Kevin Palmer·updated July 13, 2026

Where the Tides Are Turning
IG now caps MT4 and MT5 at 76 tradeable instruments while its proprietary platform covers over 17,000 markets — that's the product they push in onboarding, not the MetaQuotes build. FOREX.com runs a similar setup: full proprietary suite alongside restricted MT access. The most aggressive move comes from OANDA Japan, which shut down MT4 and MT5 web terminals in May 2026 and will fully retire MT4 by November 2026, redirecting clients to fxTrade. The timeline matters here — this isn't a hypothetical roadmap, it's already happening on specific cutover dates.

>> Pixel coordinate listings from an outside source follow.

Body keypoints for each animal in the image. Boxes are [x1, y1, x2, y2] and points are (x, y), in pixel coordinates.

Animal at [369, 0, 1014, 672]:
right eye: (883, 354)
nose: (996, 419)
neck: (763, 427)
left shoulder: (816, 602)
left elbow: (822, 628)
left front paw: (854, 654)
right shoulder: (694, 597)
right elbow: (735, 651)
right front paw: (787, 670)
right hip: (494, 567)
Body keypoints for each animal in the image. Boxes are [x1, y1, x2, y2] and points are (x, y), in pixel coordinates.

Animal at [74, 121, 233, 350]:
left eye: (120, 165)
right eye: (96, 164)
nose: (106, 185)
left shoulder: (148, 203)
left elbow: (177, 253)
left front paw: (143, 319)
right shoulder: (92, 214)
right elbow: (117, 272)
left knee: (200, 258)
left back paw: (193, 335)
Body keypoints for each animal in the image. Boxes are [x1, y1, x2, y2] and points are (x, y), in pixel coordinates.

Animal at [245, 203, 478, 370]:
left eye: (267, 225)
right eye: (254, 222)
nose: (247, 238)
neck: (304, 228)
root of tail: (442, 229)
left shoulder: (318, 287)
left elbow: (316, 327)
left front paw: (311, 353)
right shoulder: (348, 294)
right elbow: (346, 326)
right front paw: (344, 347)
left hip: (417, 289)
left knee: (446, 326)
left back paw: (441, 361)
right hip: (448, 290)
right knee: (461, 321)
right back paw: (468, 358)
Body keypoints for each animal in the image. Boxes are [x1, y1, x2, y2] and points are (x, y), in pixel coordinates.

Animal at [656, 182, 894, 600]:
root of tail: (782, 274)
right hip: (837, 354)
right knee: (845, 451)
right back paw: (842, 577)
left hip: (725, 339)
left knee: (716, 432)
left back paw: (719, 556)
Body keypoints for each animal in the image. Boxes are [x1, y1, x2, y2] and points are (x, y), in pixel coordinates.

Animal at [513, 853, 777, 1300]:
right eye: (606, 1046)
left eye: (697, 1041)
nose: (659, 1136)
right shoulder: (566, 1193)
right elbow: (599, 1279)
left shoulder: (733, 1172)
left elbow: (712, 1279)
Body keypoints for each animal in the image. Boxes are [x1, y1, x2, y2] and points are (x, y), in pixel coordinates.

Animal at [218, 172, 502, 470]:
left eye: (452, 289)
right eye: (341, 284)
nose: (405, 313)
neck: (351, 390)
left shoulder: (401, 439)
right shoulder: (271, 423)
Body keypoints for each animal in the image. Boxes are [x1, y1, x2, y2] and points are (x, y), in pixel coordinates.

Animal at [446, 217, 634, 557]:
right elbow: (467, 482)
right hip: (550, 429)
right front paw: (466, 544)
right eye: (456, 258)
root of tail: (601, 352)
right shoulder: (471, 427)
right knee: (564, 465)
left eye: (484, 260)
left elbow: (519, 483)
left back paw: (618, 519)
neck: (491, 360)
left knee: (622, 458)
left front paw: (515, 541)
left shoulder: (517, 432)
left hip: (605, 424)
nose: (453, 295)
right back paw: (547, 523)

The pressure behind this isn't mysterious. In 2022, Apple pulled both MetaTrader apps from the App Store over suspected geopolitical ties. Two years later, MetaQuotes cracked down on prop firms serving US clients, and roughly 80 to 100 firms collapsed globally. Brokers running their own stacks — XTB included — weathered that disruption. The lesson every risk committee absorbed: depending on a single external vendor is a single point of failure you don't control.
What This Costs the Retail Trader
Proprietary platforms generally give you tighter spreads, faster execution, and cleaner mobile UX — the kind of integration MetaTrader never matched. But there's a real portability tax. Expert Advisors, custom indicators, and any automated strategy built on MT4 or MT5 don't transfer. If your edge lives inside an EA, a broker switch now means rebuilding from scratch or staying on a platform that's being slowly strangled.
Before I fund a new account today, I check three things: what percentage of the instrument list is actually available on MT versus proprietary, whether MT4 retirement has a firm date, and what the execution data looks like on the in-house platform — not the marketing screenshots, the real spreads and slippage during London and New York overlap. Platform commitment is now part of the broker evaluation, right next to regulation and cost.
The Bottom Line
MT4 is a 2005 platform, and MT5's 64-bit architecture is solid but no longer the only credible option. The industry is splitting into brokers who control their infrastructure and those still licensing from MetaQuotes. For traders who lean on automation, MT5 remains the path of least resistance for now. For everyone else, the proprietary direction is where execution quality and analytics are heading — and ignoring that shift means trading on yesterday's rails.